Monday, April 11, 2016

A Lot of Bull

Now that's a lot of bull. Probably 4 1/2 tons worth, in fact.  (That's about 9,000 pounds for the math-challenged like me!)

Soon, they will be put to work, so to speak.
We started the morning on 4-wheelers. But when the big guys didn't want to move, we hopped off and encouraged them to keep on moving toward the corral.
There was a hay bale in the lot. They ended up looking like toddlers with food from head to foot ... or head to hoof, in this case.
For their chauffeured ride back to the farm, we needed to separate them, one by one. It reminds me of separating a couple of feuding siblings. During a dispute, you send one to sit in the living room and another to sit in the dining room until they realize they can be friends.

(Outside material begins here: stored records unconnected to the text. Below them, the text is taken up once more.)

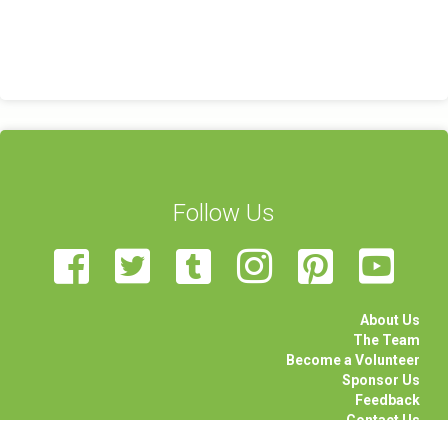
Follow Us
About Us
The Team
Become a Volunteer
Sponsor Us
Feedback
Contact Us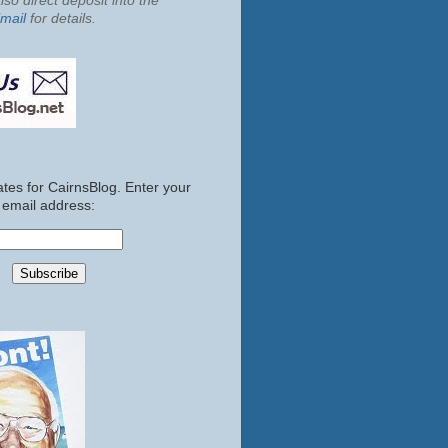
so direct deposit into the
mail
for details.
tes for CairnsBlog. Enter your
email address: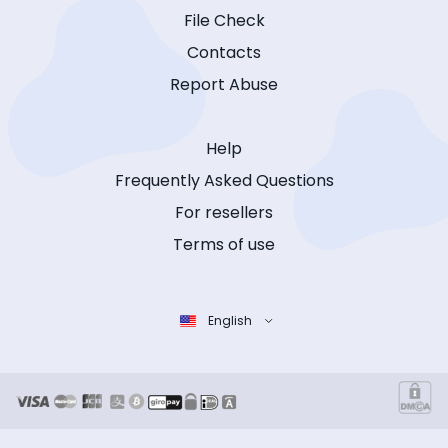
File Check
Contacts
Report Abuse
Help
Frequently Asked Questions
For resellers
Terms of use
English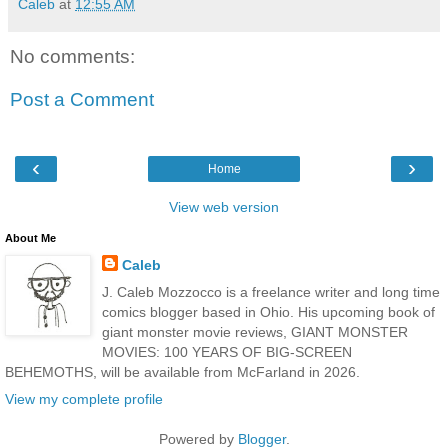
Caleb
at
12:55 AM
No comments:
Post a Comment
‹
›
Home
View web version
About Me
Caleb
J. Caleb Mozzocco is a freelance writer and long time
comics blogger based in Ohio. His upcoming book of
giant monster movie reviews, GIANT MONSTER
MOVIES: 100 YEARS OF BIG-SCREEN
BEHEMOTHS, will be available from McFarland in 2026.
View my complete profile
Powered by
Blogger
.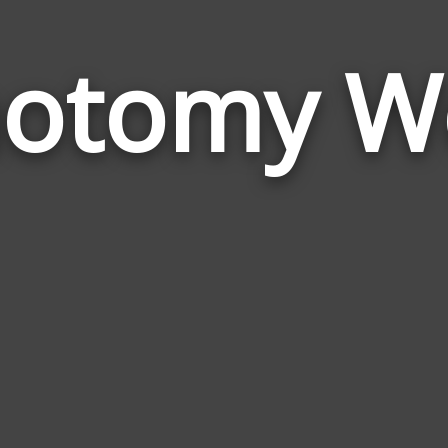
hotomy W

It's kind of like that with bulls. Most of the time, if the ladies aren't around, they can coexist quite well. But in close quarters like a cattle trailer, it's best to keep them separated.
These three were patiently waiting their turn to the limousine (AKA the cattle trailer). One of our trailers can be separated into two compartments. The other has room for three to be kept apart.
All was going well until only the Hereford bull was left. I guess he didn't like it that his buddies left him behind, so he jumped a fence. Since I was supposed to stay out of the line of sight, I didn't get any photographic evidence of his misbehavior. He's now pleading the fifth.
However, the second time was the charm. Randy and Ricky got him caught again, and they got him loaded into the back of the trailer.
The bulls will have a little over a week with a buffet of hay and silage before they are to begin their job.
The veterinarian will come this Friday for their annual "job interview." The four Angus bulls will be  turned out with the heifers on April 19. The Hereford bull will begin mingling with the cows on May 2. His buddies will join him with the more mature ladies at that time.

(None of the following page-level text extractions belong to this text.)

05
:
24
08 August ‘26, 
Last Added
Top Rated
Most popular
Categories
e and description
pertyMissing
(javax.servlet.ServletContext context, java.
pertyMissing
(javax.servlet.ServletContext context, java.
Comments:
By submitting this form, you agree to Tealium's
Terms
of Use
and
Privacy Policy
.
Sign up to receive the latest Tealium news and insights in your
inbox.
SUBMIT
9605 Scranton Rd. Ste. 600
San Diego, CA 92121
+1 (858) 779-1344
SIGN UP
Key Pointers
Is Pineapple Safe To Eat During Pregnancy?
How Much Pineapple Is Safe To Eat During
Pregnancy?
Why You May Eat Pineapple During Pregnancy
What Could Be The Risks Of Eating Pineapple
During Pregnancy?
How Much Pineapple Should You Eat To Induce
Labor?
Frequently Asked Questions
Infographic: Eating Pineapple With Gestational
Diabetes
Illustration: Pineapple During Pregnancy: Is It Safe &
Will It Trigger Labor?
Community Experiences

We hope they will have an excellent track record with their "job," resulting in a brand new class of County Line 2017 calves beginning in late January next year.


  1. Gosh! It's never easy, is it! There's always one kid (bull) who refuses to cooperate. That final photo hints that the your wayward guy is still longing to escape. Better keep an eye on him!

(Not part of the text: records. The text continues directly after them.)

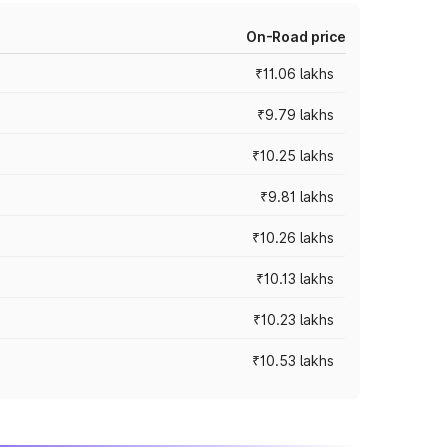
On-Road price
₹11.06 lakhs
₹9.79 lakhs
₹10.25 lakhs
₹9.81 lakhs
₹10.26 lakhs
₹10.13 lakhs
₹10.23 lakhs
₹10.53 lakhs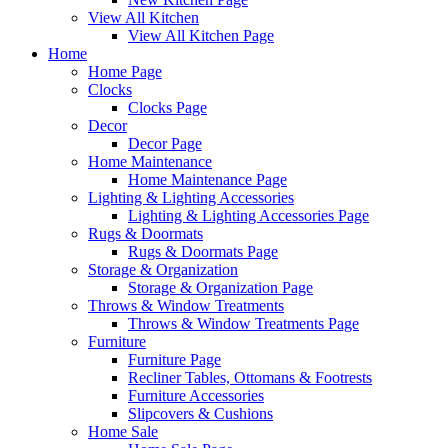
View All Kitchen
View All Kitchen Page
Home
Home Page
Clocks
Clocks Page
Decor
Decor Page
Home Maintenance
Home Maintenance Page
Lighting & Lighting Accessories
Lighting & Lighting Accessories Page
Rugs & Doormats
Rugs & Doormats Page
Storage & Organization
Storage & Organization Page
Throws & Window Treatments
Throws & Window Treatments Page
Furniture
Furniture Page
Recliner Tables, Ottomans & Footrests
Furniture Accessories
Slipcovers & Cushions
Home Sale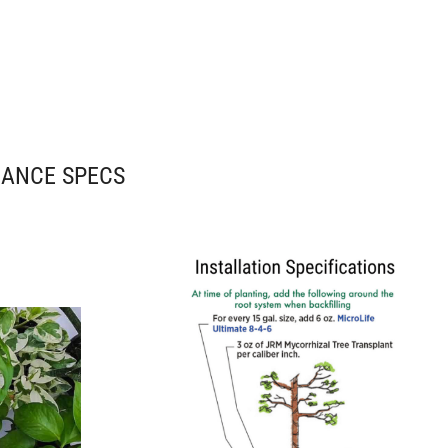
NANCE SPECS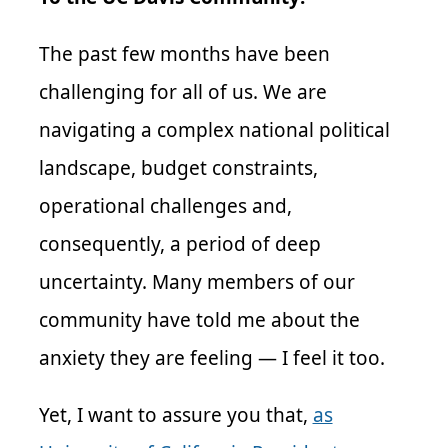
The past few months have been
challenging for all of us. We are
navigating a complex national political
landscape, budget constraints,
operational challenges and,
consequently, a period of deep
uncertainty. Many members of our
community have told me about the
anxiety they are feeling — I feel it too.
Yet, I want to assure you that,
as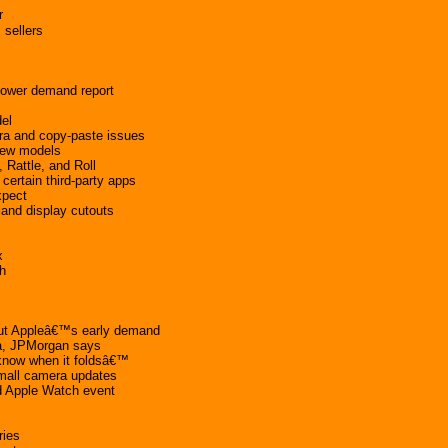
r
 sellers
lower demand report
del
ra and copy-paste issues
 new models
Rattle, and Roll
certain third-party apps
xpect
land display cutouts
x
h
ut Appleâ€™s early demand
na, JPMorgan says
know when it foldsâ€™
mall camera updates
d Apple Watch event
ries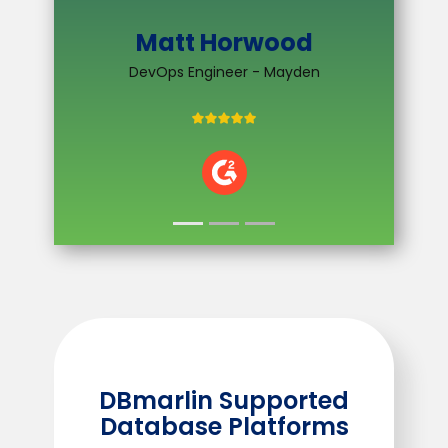
Software Developer - EnergyLogix
VIEW CASE STUDY
n
DBmarlin Supported
Database Platforms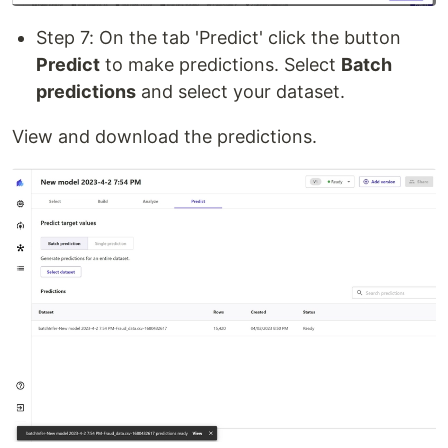
Step 7: On the tab 'Predict' click the button
Predict
to make predictions. Select
Batch
predictions
and select your dataset.
View and download the predictions.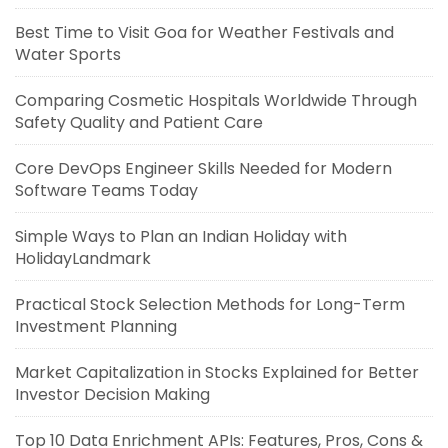
Best Time to Visit Goa for Weather Festivals and
Water Sports
Comparing Cosmetic Hospitals Worldwide Through
Safety Quality and Patient Care
Core DevOps Engineer Skills Needed for Modern
Software Teams Today
Simple Ways to Plan an Indian Holiday with
HolidayLandmark
Practical Stock Selection Methods for Long-Term
Investment Planning
Market Capitalization in Stocks Explained for Better
Investor Decision Making
Top 10 Data Enrichment APIs: Features, Pros, Cons &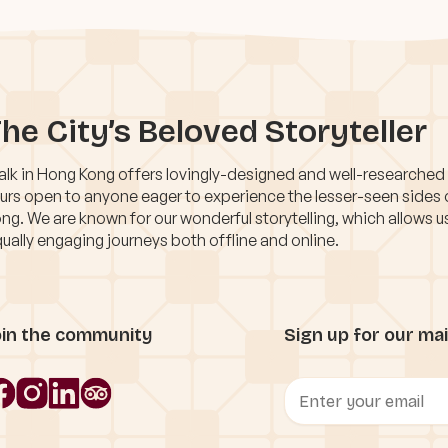
he City’s Beloved Storyteller
lk in Hong Kong offers lovingly-designed and well-researched
urs open to anyone eager to experience the lesser-seen sides
ng. We are known for our wonderful storytelling, which allows u
ually engaging journeys both offline and online.
oin the community
Sign up for our mail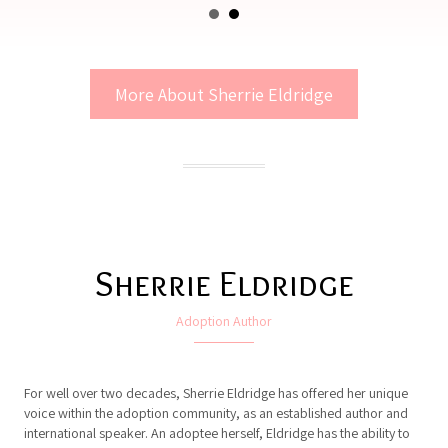
More About Sherrie Eldridge
Sherrie Eldridge
Adoption Author
For well over two decades, Sherrie Eldridge has offered her unique
voice within the adoption community, as an established author and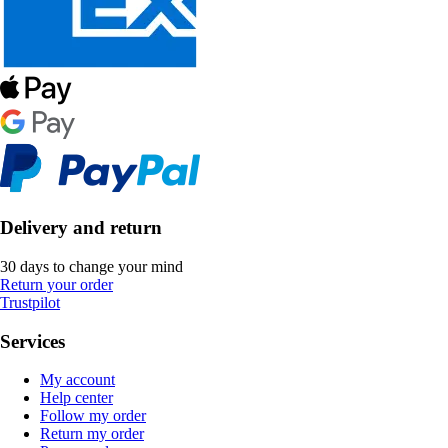
Delivery and return
30 days to change your mind
Return your order
Trustpilot
Services
My account
Help center
Follow my order
Return my order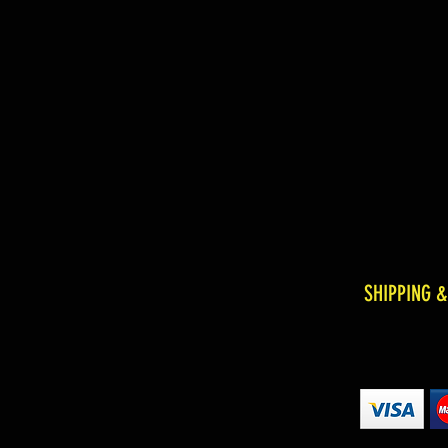
SHIPPING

    1. I agree. When his buddies go off to visit the heifers, I hope he'll remain content at the corral. There are some other cattle there, so that should help.

  2. I just love the way you relate the story of life on the farm. Your pictures then enhance the story. I just love the expression on the Hereford's face in the last shot.

    1. Thanks, Helen. Yes, he definitely had personality - maybe a bit too much on that day!

  3. Spring time flies! Your done calving and ready to turn out bulls. What you started farming?

    We are half done calving and have the oat crop seeded. It's been crazy around here for the last few days.

    1. They guys have been working on going through and servicing the new-to-us combine. We are waiting to see if we get any rain to plant corn. Some people in Kansas got rain, but we didn't. Since it's not a major crop for us, we may not plant any if we don't get rain.